-- Work required --
Report each line of the material that contains the string "運営を通じて幅広い経験を積むことがで".

Collected data

»»

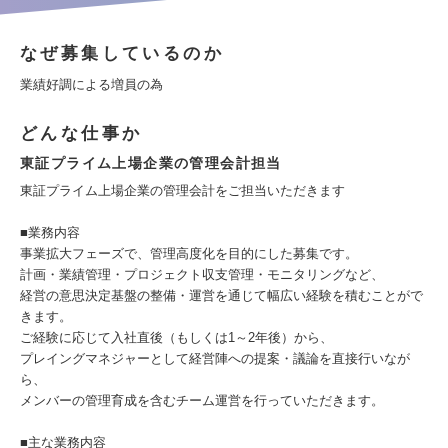
なぜ募集しているのか
業績好調による増員の為
どんな仕事か
東証プライム上場企業の管理会計担当
東証プライム上場企業の管理会計をご担当いただきます
■業務内容
事業拡大フェーズで、管理高度化を目的にした募集です。
計画・業績管理・プロジェクト収支管理・モニタリングなど、
経営の意思決定基盤の整備・運営を通じて幅広い経験を積むことがで
きます。
ご経験に応じて入社直後（もしくは1～2年後）から、
プレイングマネジャーとして経営陣への提案・議論を直接行いなが
ら、
メンバーの管理育成を含むチーム運営を行っていただきます。
■主な業務内容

««

-- Output --
経営の意思決定基盤の整備・運営を通じて幅広い経験を積むことがで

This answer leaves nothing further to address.